During any acute airway inflammation attack, an active inflammation response and an appropriately efficient resolution are equally important. Indeed, the inability to strike the fine balance between being protected and overreacting is often the engine to more serious pathologies. The failure to resolve inflammatory immune responses results in chronic inflammatory airway diseases. Chronic airway inflammation is a general feature of chronic obstructive pulmonary disease (COPD) which affects ~5% of the global population and is the fourth leading cause of death worldwide. COPD was estimated by the CDC in 2010 to cost the US more than $32 billion annually, with a projection to grow to an annual cost of $49 billion by 2020. Chronic airway inflammation is also a critical issue in certain types of asthma, cystic fibrosis (CF), and bronchopulmonary dysplasia (BPD). 

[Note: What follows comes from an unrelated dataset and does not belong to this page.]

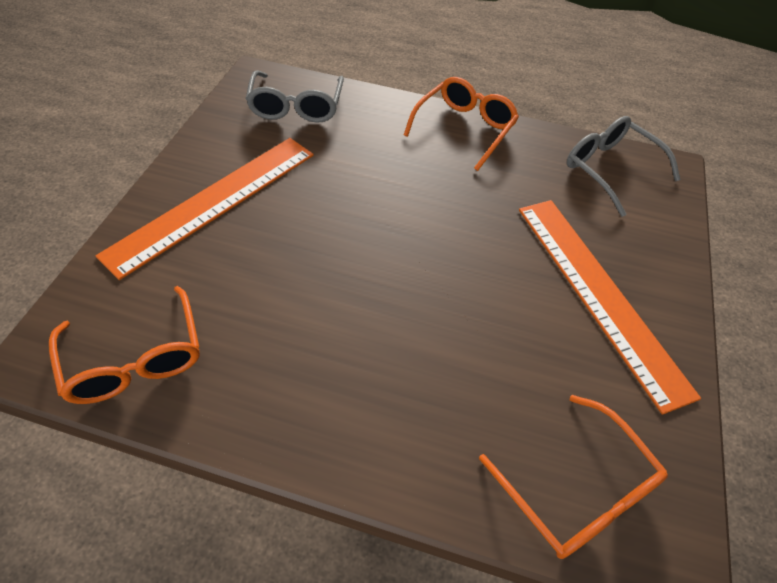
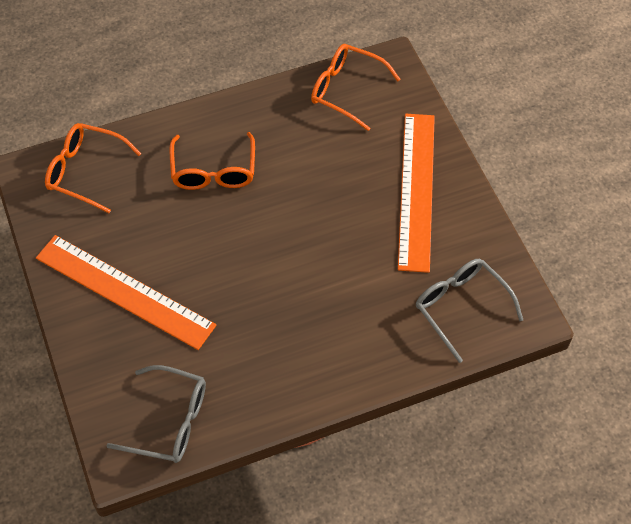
camera: 145 degrees right, 5 degrees up
orange glasses [404,77,519,171] -> orange glasses moved to [170,132,255,190]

Current strategies to treat these chronic pathologies focus in large part on inhibiting pro-inflammatory pathways in the lung. For example, targets for the treatment of various forms of severe asthma and allergy that are currently drugged include: IgE for allergic asthma, three different epitopes of IL-5 (here, here and here) for eosinophilic inflammation, and the receptor of IL-4 which blocks both IL-4 and IL-13 pathways. It should be noted that a number of these drugs (here and here) were candidates to help curb the immune response triggered by the COVID-19 infection, but none of them have proven to be efficacious.

Some encouraging novel efforts to treat chronic airway inflammation are targeting alternative and more recently discovered avenues such as the JAK pathway. As mentioned above, the challenge to such strategies is to effectively shut down part of the immune response without leaving the patients vulnerable to opportunistic pathogens or crippled by side effects. Due to different profiles of inflammatory responses, however, no single strategy has proven itself to be effective for all people, and response rates for existing therapies have generally been poor

Increasing specificity without sacrificing efficacy is a difficult path to walk. To this end, Digitalis is proud to have launched Alcea Therapeutics which is focusing on controlling regulatory T cell (Treg) dysfunction during inflammation. Alcea is built on the belief that the ability to identify and target specific populations of Tregs will hold the key to greater efficacy and specificity in treating severe asthma, not by treating symptoms but by resetting a healthy balance in specific immune systems. More soon!

On this hopeful note, everyone at Digitalis wishes you a safe and healthy end to 2020 (at last) and a much happier New Year.